Saved entries:
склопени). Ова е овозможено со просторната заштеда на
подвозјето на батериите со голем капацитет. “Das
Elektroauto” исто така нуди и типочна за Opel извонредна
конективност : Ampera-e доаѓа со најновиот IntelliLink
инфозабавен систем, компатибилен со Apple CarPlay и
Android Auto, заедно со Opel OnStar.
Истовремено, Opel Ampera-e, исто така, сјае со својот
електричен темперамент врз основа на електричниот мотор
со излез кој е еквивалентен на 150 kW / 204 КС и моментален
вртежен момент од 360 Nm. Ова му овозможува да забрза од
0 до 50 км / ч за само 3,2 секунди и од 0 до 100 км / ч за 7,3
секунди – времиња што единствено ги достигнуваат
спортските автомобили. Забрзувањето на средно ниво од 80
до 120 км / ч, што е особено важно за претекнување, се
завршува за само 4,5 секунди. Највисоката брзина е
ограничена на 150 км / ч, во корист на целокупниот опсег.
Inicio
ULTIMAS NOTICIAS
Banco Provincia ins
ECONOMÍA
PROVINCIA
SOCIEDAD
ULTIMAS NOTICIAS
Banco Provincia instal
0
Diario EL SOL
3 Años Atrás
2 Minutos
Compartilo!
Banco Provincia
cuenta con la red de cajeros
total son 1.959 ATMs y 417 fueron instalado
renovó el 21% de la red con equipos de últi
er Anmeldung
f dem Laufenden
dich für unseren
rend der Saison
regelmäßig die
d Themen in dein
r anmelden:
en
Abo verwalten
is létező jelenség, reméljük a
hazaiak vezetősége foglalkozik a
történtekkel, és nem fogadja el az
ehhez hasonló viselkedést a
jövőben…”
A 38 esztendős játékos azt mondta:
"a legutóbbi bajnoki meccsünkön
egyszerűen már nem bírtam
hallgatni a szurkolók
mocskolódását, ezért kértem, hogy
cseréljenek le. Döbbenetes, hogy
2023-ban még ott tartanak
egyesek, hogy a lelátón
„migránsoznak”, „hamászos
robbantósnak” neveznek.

• **Activity**: Look through the entries above and list every line containing "само".

• **Response for this exercise**:
0 до 50 км / ч за само 3,2 секунди и од 0 до 100 км / ч за 7,3
завршува за само 4,5 секунди. Највисоката брзина е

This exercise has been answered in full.